JOB:
Extract every line of text from each of the items below, reproducing each line word for word and in its original order.

DATASET ENTRIES:
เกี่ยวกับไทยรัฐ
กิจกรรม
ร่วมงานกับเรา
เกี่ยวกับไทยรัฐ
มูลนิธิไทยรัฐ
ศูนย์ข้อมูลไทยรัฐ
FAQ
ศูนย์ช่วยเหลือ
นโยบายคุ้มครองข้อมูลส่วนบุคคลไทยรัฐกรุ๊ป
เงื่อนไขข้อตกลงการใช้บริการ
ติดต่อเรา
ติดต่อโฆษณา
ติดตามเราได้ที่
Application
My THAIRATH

REPLY TO THE TASK:
เกี่ยวกับไทยรัฐ
กิจกรรม
ร่วมงานกับเรา
เกี่ยวกับไทยรัฐ
มูลนิธิไทยรัฐ
ศูนย์ข้อมูลไทยรัฐ
FAQ
ศูนย์ช่วยเหลือ
นโยบายคุ้มครองข้อมูลส่วนบุคคลไทยรัฐกรุ๊ป
เงื่อนไขข้อตกลงการใช้บริการ
ติดต่อเรา
ติดต่อโฆษณา
ติดตามเราได้ที่
Application
My THAIRATH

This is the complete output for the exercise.